* [Texto citado]:
┌──
Portanto, a ideia do diálogo dá uma nítida
conclusão de que, assim como a fé chega pelos ouvidos, pela Palavra Criadora, da mesma forma a
infidelidade chega pelos ouvidos, pelas palavras
destruidoras do demônio. Com isso, entra a contraposição em o diálogo
divino e o diálogo tentador. Uma vez que, o diálogo é composto de duas realidades
que se comunicam entre si, entende-se que não há como haver um diálogo entre o
homem, Deus e a tentação. Assim, entende-se que o homem ou está em diálogo com
Deus ou com a tentação.
3 - O Fruto (v.2)
O símbolo do fruto
proibido é concisamente a imagem do mandamento à vida, a ideia das duas
vias, que vai perpassar os séculos,
a via da vida e a da morte, o bem e o mal. Consequentemente o mandamento mostra e explicita a liberdade que o homem possui diante de
suas escolhas, e juntamente vem a imagem da maior expressão dessa liberdade,
que é a obediência, pois não há maior sinal de liberdade do que escolher por
liberdade obedecer o preceito.
A problemática não está
no referido fruto, mas sim envolto ao fruto, que traz em si uma gama de sutis
valores sociais, humanos e divinos. Assim, o fruto que mostra-se atrativo,
alimenta e aguça a curiosidade de provar tais “sabores”, e assim, vê-se que o escritor sagrado quer mostrar que o
homem facilmente, quando sozinho, é levado pelos seus desejos às portas da desobediência
e da transgressão.
└──
* [Tarefa curta 1]:
Responda com base no texto citado:
(a) Por onde chega a infidelidade?
(b) De que o símbolo do fruto proibido é a imagem?
(c) Qual é a maior expressão da liberdade?

* [Dados armazenados]:
┌──
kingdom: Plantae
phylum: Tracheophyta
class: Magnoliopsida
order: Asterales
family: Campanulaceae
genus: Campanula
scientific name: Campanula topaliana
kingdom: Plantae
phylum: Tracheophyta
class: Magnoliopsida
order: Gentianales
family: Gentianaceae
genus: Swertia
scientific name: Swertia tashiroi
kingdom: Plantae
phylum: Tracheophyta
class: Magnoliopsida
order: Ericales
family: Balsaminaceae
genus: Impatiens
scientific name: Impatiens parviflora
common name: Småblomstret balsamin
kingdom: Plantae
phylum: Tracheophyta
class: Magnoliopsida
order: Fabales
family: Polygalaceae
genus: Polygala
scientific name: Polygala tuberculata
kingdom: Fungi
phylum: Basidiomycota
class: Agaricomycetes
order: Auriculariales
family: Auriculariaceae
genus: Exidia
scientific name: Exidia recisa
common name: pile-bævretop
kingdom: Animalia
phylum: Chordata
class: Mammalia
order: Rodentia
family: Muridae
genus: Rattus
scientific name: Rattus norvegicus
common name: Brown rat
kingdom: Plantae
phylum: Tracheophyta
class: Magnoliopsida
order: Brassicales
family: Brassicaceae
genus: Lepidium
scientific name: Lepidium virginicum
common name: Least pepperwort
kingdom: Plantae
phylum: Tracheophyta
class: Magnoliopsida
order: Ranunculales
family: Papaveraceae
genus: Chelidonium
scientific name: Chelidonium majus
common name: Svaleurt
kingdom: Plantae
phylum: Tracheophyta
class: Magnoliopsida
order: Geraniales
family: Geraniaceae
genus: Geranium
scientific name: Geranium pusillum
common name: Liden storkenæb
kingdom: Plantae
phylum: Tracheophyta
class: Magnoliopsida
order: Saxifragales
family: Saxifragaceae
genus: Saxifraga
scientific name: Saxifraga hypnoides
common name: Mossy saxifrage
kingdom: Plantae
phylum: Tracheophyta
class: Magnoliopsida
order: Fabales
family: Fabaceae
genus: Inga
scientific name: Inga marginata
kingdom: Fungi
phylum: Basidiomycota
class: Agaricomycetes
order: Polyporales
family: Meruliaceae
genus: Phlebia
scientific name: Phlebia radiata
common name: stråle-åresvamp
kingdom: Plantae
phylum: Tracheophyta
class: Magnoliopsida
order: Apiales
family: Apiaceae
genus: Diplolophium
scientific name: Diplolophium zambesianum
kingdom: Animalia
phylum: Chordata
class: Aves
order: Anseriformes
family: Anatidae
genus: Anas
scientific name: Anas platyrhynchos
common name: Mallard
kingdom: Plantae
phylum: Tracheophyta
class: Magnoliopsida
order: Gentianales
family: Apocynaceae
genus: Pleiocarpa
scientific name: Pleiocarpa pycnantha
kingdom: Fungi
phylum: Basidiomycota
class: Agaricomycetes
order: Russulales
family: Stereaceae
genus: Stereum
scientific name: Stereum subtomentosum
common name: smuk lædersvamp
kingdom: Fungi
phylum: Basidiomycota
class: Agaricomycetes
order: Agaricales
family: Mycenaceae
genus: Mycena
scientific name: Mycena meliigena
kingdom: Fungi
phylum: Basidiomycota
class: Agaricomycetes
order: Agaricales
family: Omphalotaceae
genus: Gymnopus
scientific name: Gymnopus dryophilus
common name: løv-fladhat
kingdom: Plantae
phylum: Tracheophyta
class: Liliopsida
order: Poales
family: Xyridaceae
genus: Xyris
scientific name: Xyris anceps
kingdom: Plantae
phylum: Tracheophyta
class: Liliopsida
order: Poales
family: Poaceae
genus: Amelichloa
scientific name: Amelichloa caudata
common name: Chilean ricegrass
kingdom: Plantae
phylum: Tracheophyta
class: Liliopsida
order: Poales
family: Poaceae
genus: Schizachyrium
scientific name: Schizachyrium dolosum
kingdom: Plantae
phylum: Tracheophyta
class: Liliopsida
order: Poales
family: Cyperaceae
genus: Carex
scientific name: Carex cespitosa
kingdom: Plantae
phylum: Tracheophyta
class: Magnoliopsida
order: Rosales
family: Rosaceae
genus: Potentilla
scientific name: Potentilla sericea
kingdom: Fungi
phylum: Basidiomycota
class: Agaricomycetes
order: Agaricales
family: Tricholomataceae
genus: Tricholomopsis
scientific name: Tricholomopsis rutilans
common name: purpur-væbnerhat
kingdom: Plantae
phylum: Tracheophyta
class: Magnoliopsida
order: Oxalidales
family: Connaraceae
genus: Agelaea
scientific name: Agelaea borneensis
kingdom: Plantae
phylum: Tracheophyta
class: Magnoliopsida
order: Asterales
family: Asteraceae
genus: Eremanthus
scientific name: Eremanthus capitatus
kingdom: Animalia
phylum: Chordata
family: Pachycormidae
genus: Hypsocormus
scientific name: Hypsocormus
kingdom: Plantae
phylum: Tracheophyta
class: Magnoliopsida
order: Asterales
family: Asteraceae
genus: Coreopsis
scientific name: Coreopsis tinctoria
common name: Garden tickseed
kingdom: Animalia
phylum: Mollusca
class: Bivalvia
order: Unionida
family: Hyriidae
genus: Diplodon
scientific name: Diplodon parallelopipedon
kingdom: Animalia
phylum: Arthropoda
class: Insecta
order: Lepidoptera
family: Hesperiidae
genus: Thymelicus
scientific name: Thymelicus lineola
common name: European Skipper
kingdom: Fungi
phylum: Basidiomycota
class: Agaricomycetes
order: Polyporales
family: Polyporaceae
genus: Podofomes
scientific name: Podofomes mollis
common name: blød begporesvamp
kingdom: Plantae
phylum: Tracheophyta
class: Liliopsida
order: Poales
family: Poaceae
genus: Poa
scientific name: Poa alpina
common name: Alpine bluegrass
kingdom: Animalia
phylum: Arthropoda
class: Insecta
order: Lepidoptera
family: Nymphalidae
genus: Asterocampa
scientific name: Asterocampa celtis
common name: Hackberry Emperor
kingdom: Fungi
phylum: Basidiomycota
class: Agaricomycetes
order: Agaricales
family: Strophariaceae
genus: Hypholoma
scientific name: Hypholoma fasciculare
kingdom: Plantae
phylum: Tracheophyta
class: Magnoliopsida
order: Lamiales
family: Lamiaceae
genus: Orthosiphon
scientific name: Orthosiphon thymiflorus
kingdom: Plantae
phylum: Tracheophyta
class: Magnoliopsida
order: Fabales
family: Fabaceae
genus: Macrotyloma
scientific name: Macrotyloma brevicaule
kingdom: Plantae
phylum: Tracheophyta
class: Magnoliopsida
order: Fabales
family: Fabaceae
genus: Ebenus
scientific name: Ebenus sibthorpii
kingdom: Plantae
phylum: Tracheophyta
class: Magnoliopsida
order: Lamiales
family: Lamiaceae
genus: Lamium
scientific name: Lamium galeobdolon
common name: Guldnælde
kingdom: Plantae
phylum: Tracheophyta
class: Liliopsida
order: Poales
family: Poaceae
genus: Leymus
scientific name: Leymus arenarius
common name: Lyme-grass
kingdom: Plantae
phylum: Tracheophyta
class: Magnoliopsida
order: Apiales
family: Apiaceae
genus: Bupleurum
└──
* [Tarefa curta 2]: Transcreva sem nenhuma alteração as linhas dos registros, da primeira até a linha com "scientific name: Saxifraga hypnoides", inclusive.

* [Solução do exercício 1]:
(a) Pelos ouvidos, pelas palavras destruidoras do demônio.
(b) Do mandamento à vida.
(c) A obediência.

* [Solução do exercício 2]:
kingdom: Plantae
phylum: Tracheophyta
class: Magnoliopsida
order: Asterales
family: Campanulaceae
genus: Campanula
scientific name: Campanula topaliana
kingdom: Plantae
phylum: Tracheophyta
class: Magnoliopsida
order: Gentianales
family: Gentianaceae
genus: Swertia
scientific name: Swertia tashiroi
kingdom: Plantae
phylum: Tracheophyta
class: Magnoliopsida
order: Ericales
family: Balsaminaceae
genus: Impatiens
scientific name: Impatiens parviflora
common name: Småblomstret balsamin
kingdom: Plantae
phylum: Tracheophyta
class: Magnoliopsida
order: Fabales
family: Polygalaceae
genus: Polygala
scientific name: Polygala tuberculata
kingdom: Fungi
phylum: Basidiomycota
class: Agaricomycetes
order: Auriculariales
family: Auriculariaceae
genus: Exidia
scientific name: Exidia recisa
common name: pile-bævretop
kingdom: Animalia
phylum: Chordata
class: Mammalia
order: Rodentia
family: Muridae
genus: Rattus
scientific name: Rattus norvegicus
common name: Brown rat
kingdom: Plantae
phylum: Tracheophyta
class: Magnoliopsida
order: Brassicales
family: Brassicaceae
genus: Lepidium
scientific name: Lepidium virginicum
common name: Least pepperwort
kingdom: Plantae
phylum: Tracheophyta
class: Magnoliopsida
order: Ranunculales
family: Papaveraceae
genus: Chelidonium
scientific name: Chelidonium majus
common name: Svaleurt
kingdom: Plantae
phylum: Tracheophyta
class: Magnoliopsida
order: Geraniales
family: Geraniaceae
genus: Geranium
scientific name: Geranium pusillum
common name: Liden storkenæb
kingdom: Plantae
phylum: Tracheophyta
class: Magnoliopsida
order: Saxifragales
family: Saxifragaceae
genus: Saxifraga
scientific name: Saxifraga hypnoides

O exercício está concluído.